There's a whiff of desperation in the air over tonight's vice presidential debate—and a hint of controversy, too. The desperation, of course, comes from the blue team, which is desperate to halt the momentum Mitt Romney gained in the first debate, and expects Joe Biden to be especially aggressive in attacking Paul Ryan. The controversy? A conservative site has dug up evidence that President Obama may have attended moderator Martha Raddatz's wedding. Here's what you need to know:
- The Daily Caller has found that Obama had attended the first of Raddatz's three weddings, back in 1991—he was a Harvard Law classmate of groom Julius Genachowski, who he later named to head the FCC. But the LA Times is not impressed, writing snarkily that "most of us in the political press have become far too complacent to backtrack even one wedding into the past of the debate moderators."

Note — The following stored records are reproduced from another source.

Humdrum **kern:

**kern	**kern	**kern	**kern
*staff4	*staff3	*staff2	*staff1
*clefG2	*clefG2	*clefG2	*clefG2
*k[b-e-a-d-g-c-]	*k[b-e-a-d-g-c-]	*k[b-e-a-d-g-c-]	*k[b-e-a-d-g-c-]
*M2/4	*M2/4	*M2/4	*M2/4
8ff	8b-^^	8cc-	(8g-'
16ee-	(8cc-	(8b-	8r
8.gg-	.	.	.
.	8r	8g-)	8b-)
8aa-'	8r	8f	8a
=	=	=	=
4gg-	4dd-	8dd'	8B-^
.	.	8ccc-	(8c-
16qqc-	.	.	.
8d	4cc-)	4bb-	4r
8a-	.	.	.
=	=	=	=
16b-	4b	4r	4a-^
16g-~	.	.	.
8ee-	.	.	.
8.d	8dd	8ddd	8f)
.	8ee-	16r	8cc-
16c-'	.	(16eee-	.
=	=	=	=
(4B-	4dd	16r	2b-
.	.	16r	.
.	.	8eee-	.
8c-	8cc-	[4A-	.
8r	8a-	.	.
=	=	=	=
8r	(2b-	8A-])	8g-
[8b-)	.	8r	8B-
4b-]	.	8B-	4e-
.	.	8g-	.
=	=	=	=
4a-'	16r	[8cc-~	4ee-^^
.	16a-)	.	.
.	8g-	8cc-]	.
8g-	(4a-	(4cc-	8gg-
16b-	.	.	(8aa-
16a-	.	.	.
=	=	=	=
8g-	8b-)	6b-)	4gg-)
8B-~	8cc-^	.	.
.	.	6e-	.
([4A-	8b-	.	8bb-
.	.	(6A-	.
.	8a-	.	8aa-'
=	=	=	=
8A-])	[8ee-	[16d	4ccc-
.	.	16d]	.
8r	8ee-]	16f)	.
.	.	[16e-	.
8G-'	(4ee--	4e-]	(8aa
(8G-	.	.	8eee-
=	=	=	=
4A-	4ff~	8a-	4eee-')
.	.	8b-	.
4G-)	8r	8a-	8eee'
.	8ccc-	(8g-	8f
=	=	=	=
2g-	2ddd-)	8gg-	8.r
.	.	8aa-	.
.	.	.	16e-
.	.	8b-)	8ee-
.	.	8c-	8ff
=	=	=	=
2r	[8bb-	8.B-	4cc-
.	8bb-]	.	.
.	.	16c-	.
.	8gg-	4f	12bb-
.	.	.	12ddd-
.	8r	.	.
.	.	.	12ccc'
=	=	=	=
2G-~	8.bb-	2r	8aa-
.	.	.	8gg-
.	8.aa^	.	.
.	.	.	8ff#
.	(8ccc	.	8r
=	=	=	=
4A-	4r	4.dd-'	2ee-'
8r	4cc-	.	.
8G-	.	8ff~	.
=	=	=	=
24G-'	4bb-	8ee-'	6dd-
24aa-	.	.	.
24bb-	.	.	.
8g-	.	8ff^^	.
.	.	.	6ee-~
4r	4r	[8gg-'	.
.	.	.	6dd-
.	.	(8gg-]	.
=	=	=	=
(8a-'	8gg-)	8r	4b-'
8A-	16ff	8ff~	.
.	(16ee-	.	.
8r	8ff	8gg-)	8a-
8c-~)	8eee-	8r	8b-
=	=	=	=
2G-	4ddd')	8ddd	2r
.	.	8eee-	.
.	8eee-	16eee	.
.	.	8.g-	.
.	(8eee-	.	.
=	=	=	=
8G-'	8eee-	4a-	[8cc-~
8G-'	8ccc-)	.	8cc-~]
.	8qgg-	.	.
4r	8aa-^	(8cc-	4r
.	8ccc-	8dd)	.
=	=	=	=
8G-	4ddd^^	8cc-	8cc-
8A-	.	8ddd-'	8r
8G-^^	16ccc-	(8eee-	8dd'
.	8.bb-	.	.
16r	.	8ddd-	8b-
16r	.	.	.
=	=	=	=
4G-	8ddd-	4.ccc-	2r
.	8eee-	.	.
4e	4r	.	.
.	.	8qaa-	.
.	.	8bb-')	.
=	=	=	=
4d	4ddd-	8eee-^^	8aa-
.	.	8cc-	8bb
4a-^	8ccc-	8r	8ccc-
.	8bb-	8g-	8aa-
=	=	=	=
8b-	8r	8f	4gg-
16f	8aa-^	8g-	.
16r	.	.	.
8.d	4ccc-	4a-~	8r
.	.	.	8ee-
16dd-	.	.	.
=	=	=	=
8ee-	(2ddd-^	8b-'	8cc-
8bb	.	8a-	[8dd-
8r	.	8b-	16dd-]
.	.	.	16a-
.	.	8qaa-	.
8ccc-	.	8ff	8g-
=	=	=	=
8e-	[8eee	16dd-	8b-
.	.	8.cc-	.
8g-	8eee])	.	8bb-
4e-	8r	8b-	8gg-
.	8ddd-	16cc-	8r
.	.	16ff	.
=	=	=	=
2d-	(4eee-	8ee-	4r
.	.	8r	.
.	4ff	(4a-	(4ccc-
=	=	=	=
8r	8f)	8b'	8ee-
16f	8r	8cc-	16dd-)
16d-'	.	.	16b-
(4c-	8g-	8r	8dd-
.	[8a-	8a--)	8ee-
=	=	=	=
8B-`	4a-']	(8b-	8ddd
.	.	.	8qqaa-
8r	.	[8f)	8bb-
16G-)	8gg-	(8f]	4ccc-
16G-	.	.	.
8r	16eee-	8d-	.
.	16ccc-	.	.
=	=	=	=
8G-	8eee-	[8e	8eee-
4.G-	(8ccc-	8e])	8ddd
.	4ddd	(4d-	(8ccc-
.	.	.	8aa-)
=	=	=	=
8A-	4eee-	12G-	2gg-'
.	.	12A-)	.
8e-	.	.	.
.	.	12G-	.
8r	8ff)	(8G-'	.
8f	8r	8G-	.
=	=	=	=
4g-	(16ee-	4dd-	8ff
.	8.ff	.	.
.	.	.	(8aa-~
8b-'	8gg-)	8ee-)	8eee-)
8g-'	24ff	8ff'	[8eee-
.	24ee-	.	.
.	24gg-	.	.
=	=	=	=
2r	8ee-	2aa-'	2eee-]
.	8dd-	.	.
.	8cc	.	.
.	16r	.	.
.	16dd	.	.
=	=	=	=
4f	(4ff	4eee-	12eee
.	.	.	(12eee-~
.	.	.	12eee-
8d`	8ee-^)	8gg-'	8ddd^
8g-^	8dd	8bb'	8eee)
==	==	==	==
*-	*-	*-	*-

- Everyone is expecting Biden to come out swinging. One Biden staffer tells Politico that the VP is "eager to draw the contrast—and very capable of doing so." Ryan himself told a radio station yesterday that he expects Biden to come at him like a "cannonball," according to USA Today. Expect Biden to go on the attack when it comes to Ryan's Medicare plan in particular.
- CNN also wonders if Biden will bring up Social Security. Ryan has advocated moving the funds into private investment accounts, an idea Democrats usually attack profitably—but Obama appeared to take it off the table in the first debate, saying he suspected he and Romney had "a somewhat similar position."
- Ryan's team also expects Biden to bring up Romney's 47% gaffe, and they tell the Wall Street Journal that they've specifically been prepping a response to it.
- On Ryan's end, everyone's wondering just how wonkish he'll be. CNN worries he'll get "bogged down in arithmetic," but Politico suspects it could be his "greatest asset, a rope-a-dope tactic that will take voters into the policy weeds."
- Of course, all this sound and fury might not signify much. "By tradition, the vice presidential debates have been like the vice presidency itself: well-publicized but largely inconsequential," quips the Washington Post, noting that Gallup studies found they'd never had a significant impact on the race.